I've always felt uneasy about the way D handles ref's in foreach loops.
It feels like it was a good idea that was carried over from D1, but
didn't get implemented thoroughly enough to handle the new stuff in D2.
Forcing opApply to *always* take a delegate with ref arguments is one
indication of the deeper problem. This makes it so that the container
can't customize its behaviour for the ref case and for the non-ref case,
and this conflation leads to problems down the road (like people just
passing a ref to a temporary variable when they want foreach loops to
not change the contained elements, which leads to bugs 'cos the person
writing the foreach loop thought things were being updated but they
actually aren't).

But anyway. That's a different issue from the one at hand.

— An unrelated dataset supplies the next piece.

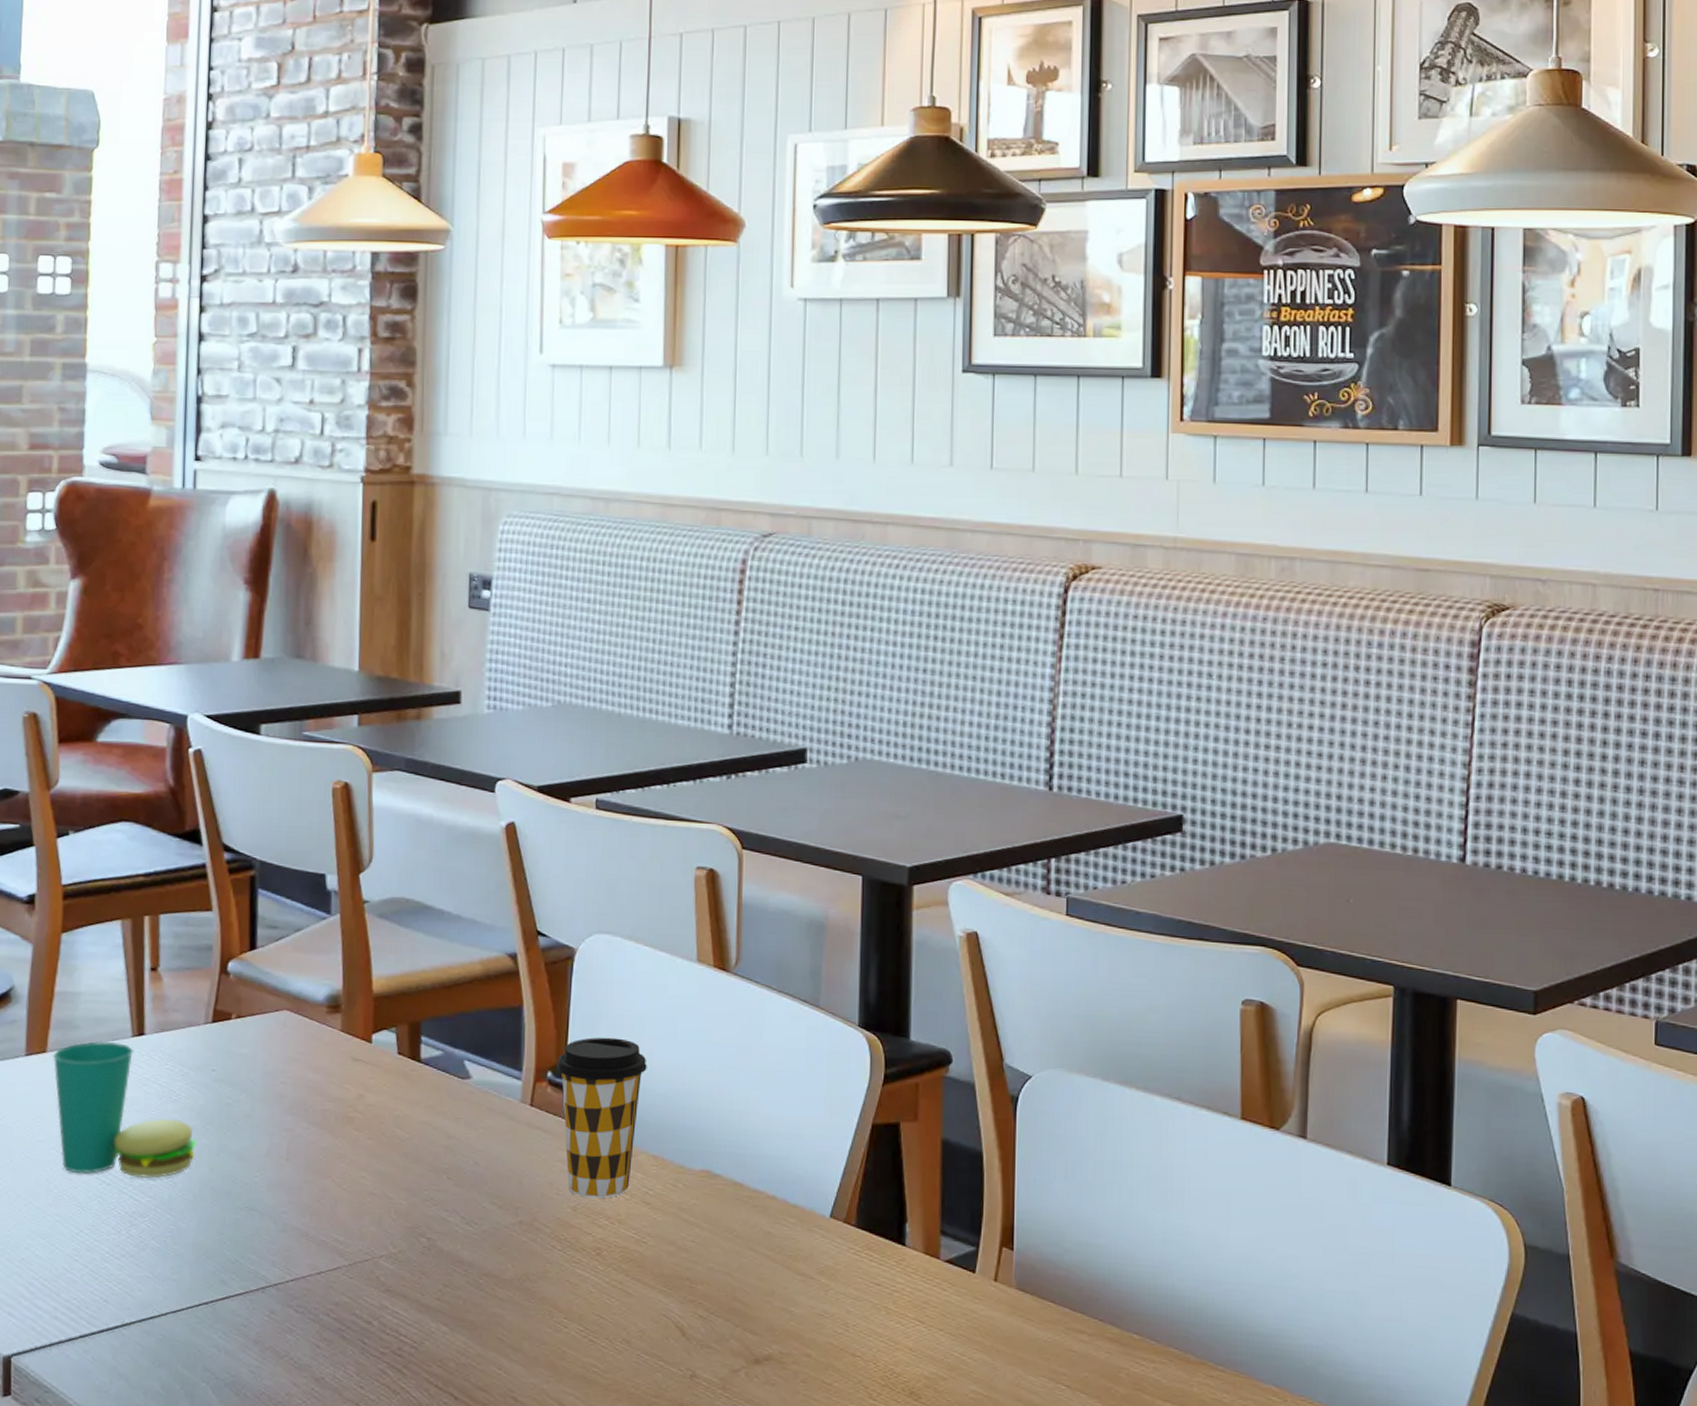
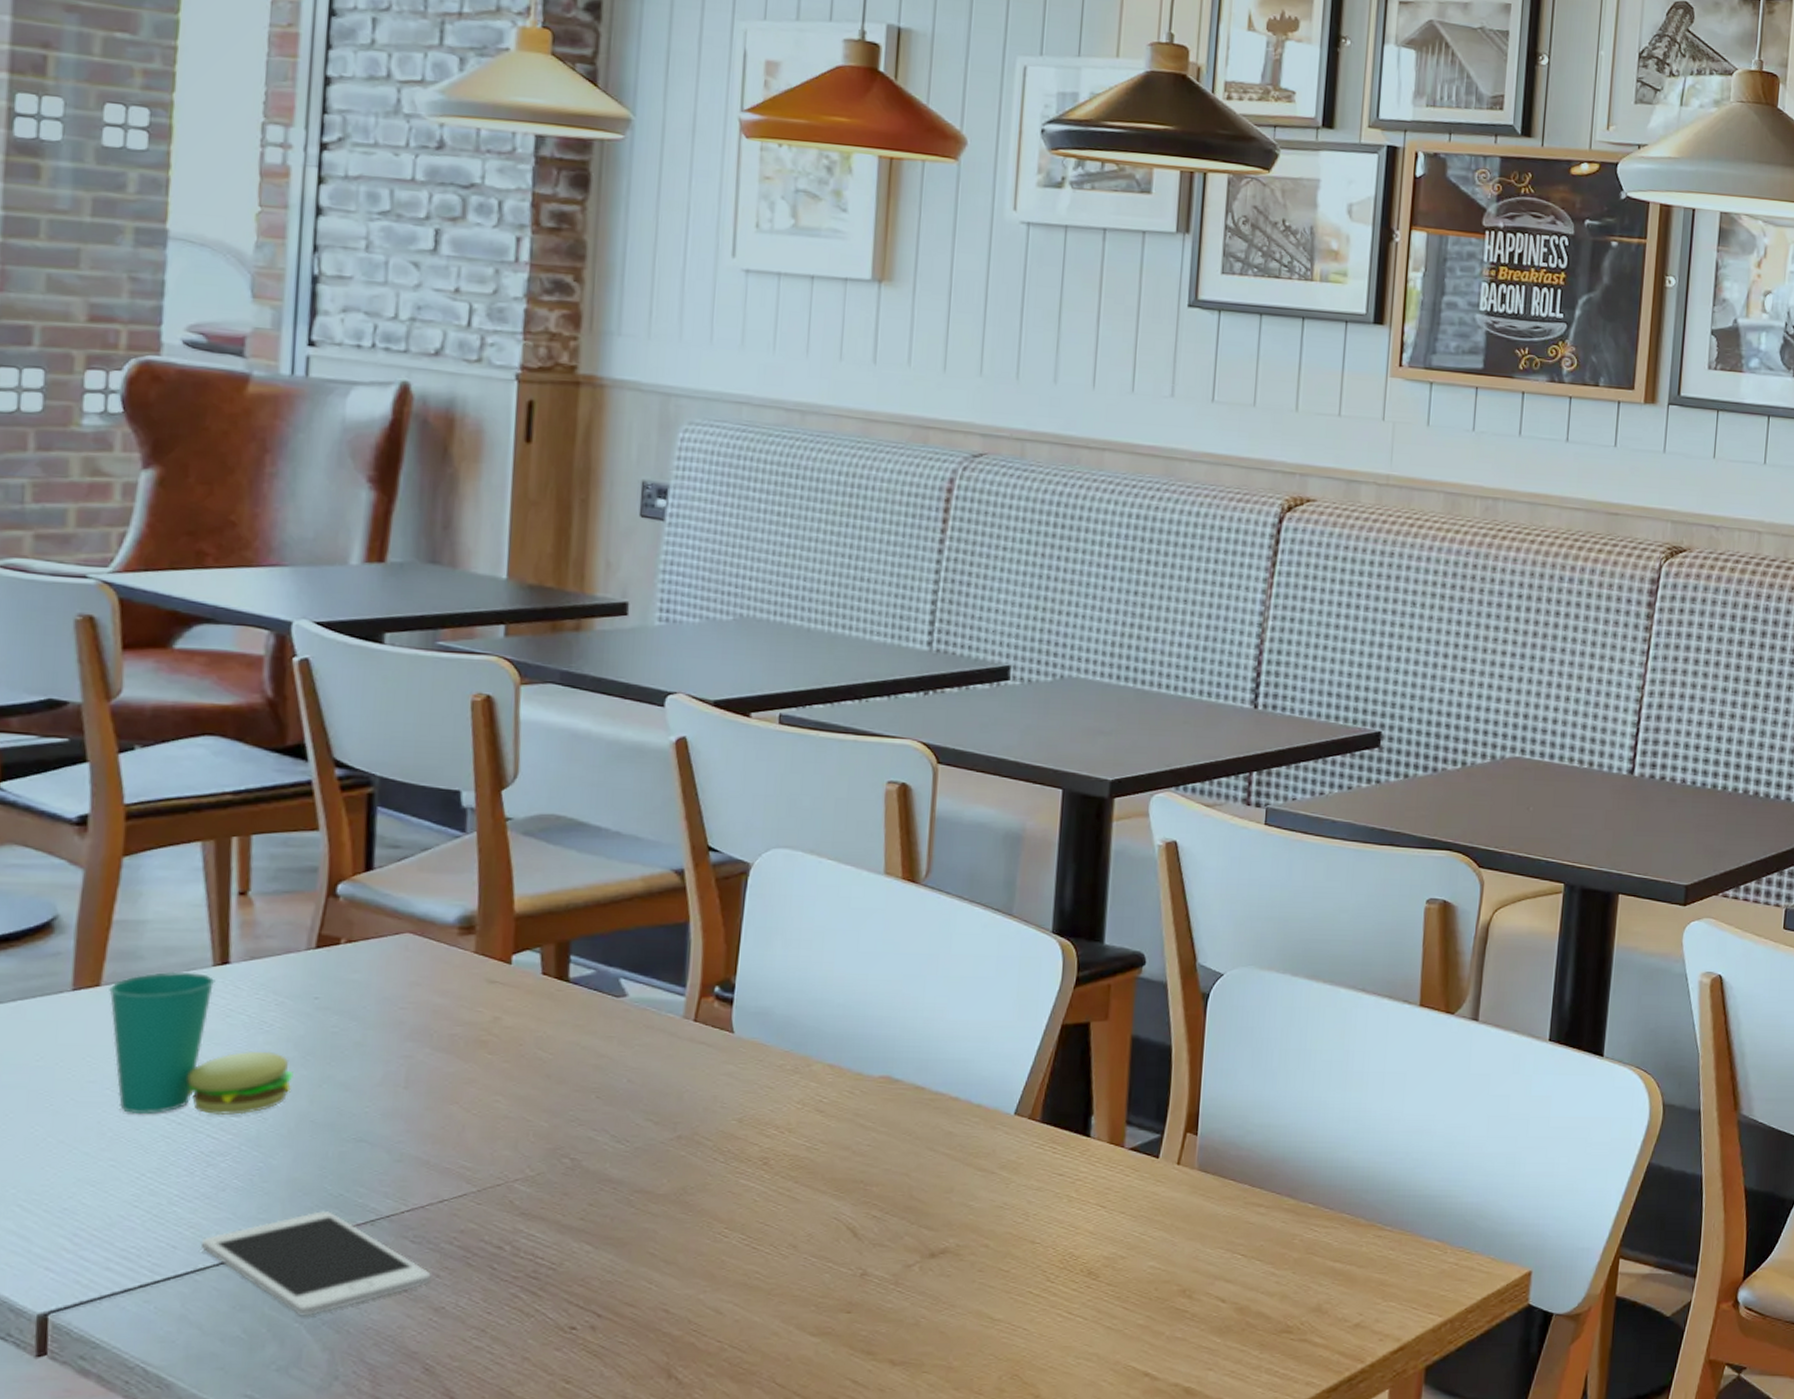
cell phone: none [126,1275,313,1377] -> present [200,1211,433,1316]
coffee cup: present [556,1037,647,1199] -> none [725,950,826,1109]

> The foreach should *not* have legally compiled. That's why we
> usually avoid it in std.algorithm.
> 
> So if we try to avoid the foreach bug, and switch it back to a for
> loop.
> 
> //----
> 	auto fun(RoR)(RoR ror)
> 		if (isForwardRange!RoR && isInputRange!(ElementType!RoR))
> 	{
> 		auto bck = ror.save;
> 		for ( ; !ror.empty ; ror.popFront())
> 		{
> 			e = ror.front;
> 			if (!e.empty)
> 			{
> 				e.popFront();
> 				ror.front = e;
> 			}
> 		}
> 		return bck;
> 	}
> //----
> 
> Now, once you have written this code, the only way it could break is
> if RoR is an assignable forward transient range, that sends to the
> trash what is assigned to it. Which would be a violation of its own
> interface, so "not out problem" ® .

This code still doesn't work with the second RoR candidate I gave,
because .front always returns a fresh slice of the underlying array. The
thing is, the original range simply does not keep track of its
subranges, because they are conceptual, there's no actual storage where
they are kept.

But at least, this code should refuse to compile when you try to assign
ror.front = e (because .front is non-ref). I guess this is better than
nothing.


T

-- 
Mediocrity has been pushed to extremes.